New Orleans Corporate governance and stockholder voting and input are largely boardroom jokes and swallows of hypocritical placebos used to dupe the “biscuit cookers,” what’s left of small investors, and the general public, all of which makes it nice to see some real life examples of sleeping giants stirring to action and delivering some stockholder justice this spring. Let’s look at some examples to brighten our day.
- Yesterday we talked about Accretive Health and its totally intrusive debt collection practices for healthcare facilities, led by Catholic nonprofits. Their “pay first, pain later” plans and cavalier access to patient records was exposed in a front page story in the New York Times. Today, reading the Wall Street Journal I noticed that their stock fell by 53% yesterday. Boom! Half of the “value” of such a company, gone over night!
- The bribery scandals at Walmart has cost the huge retail company dearly and please note this was already a company where for years analysts and corporate officials have whined about their relatively low stock price. Since the story was broken (once again in a the Times, so props where props are due!) the company has lost 5% of its share value or more than $5 billion in value. The Walmart subsidiary listed on the Mexican exchange has lost even more and in that country the apologetic Calderon government finally shifted gears and announced an investigation into the building permits after first trying to simply state it was a problem in the Mexican states.

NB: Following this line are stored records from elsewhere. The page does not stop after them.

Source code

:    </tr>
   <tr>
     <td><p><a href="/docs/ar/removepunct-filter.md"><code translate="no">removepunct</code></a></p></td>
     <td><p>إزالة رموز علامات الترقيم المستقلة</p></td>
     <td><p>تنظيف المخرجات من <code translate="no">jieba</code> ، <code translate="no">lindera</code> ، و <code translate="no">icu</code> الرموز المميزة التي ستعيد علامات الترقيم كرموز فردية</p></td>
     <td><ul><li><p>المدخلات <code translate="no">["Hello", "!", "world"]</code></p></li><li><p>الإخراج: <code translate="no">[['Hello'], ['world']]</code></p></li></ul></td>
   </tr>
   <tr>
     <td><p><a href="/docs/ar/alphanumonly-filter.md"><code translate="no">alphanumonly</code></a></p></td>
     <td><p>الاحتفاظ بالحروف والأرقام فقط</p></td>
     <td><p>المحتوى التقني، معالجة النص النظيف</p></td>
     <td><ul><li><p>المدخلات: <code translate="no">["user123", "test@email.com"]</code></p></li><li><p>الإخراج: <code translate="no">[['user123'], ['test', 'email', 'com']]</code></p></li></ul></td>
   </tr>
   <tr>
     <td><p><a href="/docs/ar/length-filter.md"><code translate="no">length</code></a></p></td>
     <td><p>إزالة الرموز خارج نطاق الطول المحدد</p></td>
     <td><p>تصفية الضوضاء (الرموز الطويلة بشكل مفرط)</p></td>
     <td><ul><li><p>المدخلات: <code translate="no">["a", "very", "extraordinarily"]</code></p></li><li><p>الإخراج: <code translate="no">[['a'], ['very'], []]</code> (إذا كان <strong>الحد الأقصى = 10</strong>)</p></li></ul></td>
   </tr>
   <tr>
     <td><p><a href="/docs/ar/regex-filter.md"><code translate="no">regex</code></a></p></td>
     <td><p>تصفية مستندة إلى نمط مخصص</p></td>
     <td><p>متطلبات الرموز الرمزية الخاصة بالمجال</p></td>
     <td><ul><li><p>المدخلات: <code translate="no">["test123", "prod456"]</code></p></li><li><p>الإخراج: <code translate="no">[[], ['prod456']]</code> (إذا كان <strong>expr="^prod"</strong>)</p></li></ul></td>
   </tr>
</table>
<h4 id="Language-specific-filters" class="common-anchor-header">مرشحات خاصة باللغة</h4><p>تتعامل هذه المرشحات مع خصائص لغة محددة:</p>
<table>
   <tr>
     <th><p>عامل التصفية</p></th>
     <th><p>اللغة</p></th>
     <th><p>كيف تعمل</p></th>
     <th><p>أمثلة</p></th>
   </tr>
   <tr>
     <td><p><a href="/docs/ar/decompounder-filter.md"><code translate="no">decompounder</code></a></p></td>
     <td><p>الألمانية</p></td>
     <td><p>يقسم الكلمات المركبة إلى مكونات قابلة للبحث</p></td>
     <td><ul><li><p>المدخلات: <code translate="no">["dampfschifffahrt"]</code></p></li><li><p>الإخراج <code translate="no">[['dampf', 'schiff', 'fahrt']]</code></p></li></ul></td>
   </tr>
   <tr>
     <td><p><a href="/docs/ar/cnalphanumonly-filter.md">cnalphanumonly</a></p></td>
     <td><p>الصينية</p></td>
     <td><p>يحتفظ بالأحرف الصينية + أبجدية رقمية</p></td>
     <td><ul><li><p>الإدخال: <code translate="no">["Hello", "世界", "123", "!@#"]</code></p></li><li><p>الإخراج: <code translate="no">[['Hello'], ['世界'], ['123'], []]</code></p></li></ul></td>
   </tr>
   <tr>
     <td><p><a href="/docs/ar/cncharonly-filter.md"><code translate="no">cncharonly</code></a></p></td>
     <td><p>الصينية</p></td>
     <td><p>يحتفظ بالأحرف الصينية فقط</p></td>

- A stockholder resolution denying a pay raise (to $15M!) for Vikram Pandit of Citi and its empire of ghost banks and financial services and products was approved. It is juicy reading the business news about what Pandit and the Citi board will do with this since it was an advisory resolution. If they ignore the stockholder vote, especially since it includes huge players, then the fiction of shareholder democracy will be totally shattered.
- A recent article even explored and seemed to question how former CEO’s that were forced or tossed out of big companies had managed to find soft berths as lucratively paid board members at other publicly owned companies.
- Warren Buffett, the billionaire investor, told of being on corporate boards and no longer being asked to serve on compensation committees setting executive pay, because “…these people aren’t looking for Dobermans; they’re looking for cocker spaniels.”
- Moxy Vote, which I have talked about before, seems to have become more aggressive judging from its emails, though I’m not sure how effective yet, in joining the push for more shareholder activism through the internet.